I once had a friend who was a young woman whose husband had recently gotten his first assignment to a pastorate.  She was so hurt and angry and frustrated with the congregation over various issues, that she wanted to throw in the towel and try to get a different pastorate somewhere else - or even quit altogether.  I remember saying to her, “Did you marry your husband for his family?”  She responded, “No, of course not, sometimes I don’t even like them.”  The point was made - we don’t stay in a church because the people are perfect - always making us happy and saying all the right things.  In fact, sometimes we don’t even like His family.  We stay because of our love for our Bridegroom.  We work with his family... making the most of our relationships, forgiving, overlooking offenses, and renewing that commitment week by week, year after year.

Making a choice of church is a serious decision.  Committing to any body of believers shouldn't be done lightly.  However, once that commitment is made, it should be a bond.  It is a sacred covenant. "Church-hopping" seems a bit like perpetually dating a multitude of people but never actually marrying any of them.  It's understandable why some people have trust issues with churches and the people in them.  However, just like in Christian marriage, you aren't marrying someone trusting that you'll never get hurt or that the other person will never fail you.  You are marrying them trusting that God will get you through those times when you inevitably do get hurt and are failed by your spouse and that they will trust Him to do the same.  I always feel sorry for those who are stuck in a perpetual dating cycle.  It's sad to me that they haven't gotten to experience true vulnerability with another person... that they might never get to that point, because it takes many years of trust-building.  I feel the same way about people who never pick and stick with a church family.  They are in and out of churches - never quite getting to a point of true vulnerability and transparency - where they can experience true spiritual intimacy, challenge, and change.
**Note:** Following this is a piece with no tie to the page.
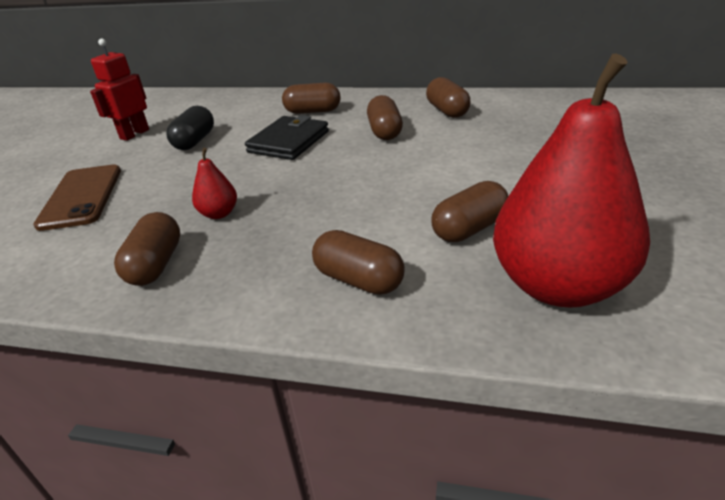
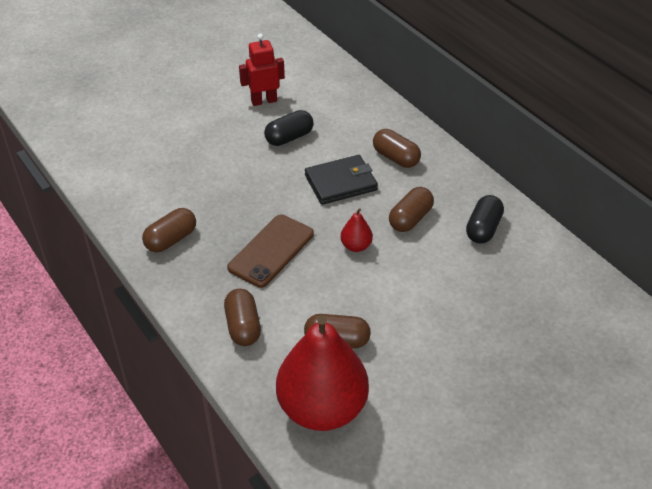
camera: 40 degrees right, 10 degrees up
(81, 197) = (184, 151): brown phone -> brown phone (271, 251)
(219, 214) = (234, 223): red pear -> red pear (356, 246)
(447, 111) = (483, 229): brown capsule -> black capsule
In a few months, Mark and I will be celebrating our 9th wedding anniversary.  In another 10 years, by God’s grace, we will watch our grandchildren toddling around our house.  In that moment, I will fully realize the value of all those late night argue-until-you-get-it-fixed sessions.  I will understand the life-altering importance of all those times we extended forgiveness to one another, served one another when we didn’t feel like it, and dropped our expectations for one another... choosing love over being “right”.  We will watch the unfolding of something so beautiful that we won’t be able to imagine we had any involvement in it at all.  We will fully witness God’s grace in our family.

By God’s grace, I will be celebrating 37 years of “marriage” to my church in a few weeks.  In another 10 years, by God’s grace, I will watch my grandchildren playing with my best friends’ grandchildren in the church nursery.  In that moment, I will fully realize the value of all those times when I went to church when I was tired or busy.  I will understand the world-altering impact of all those times we extended forgiveness to one another, served one another when we didn’t feel like it, and dropped our expectations for one another... choosing love over being “right”.  I will watch the unfolding of ministries so strong and vibrant, relationships so secure and unyielding, and brotherly love so deep and so precious that I won’t be able to imagine that I was allowed to be a part of them.  I will fully witness God’s grace in His church.



1 comment:

Derriqueen said...

So awesome! You nailed it! What a blessing for me and anyone else who reads this to the end!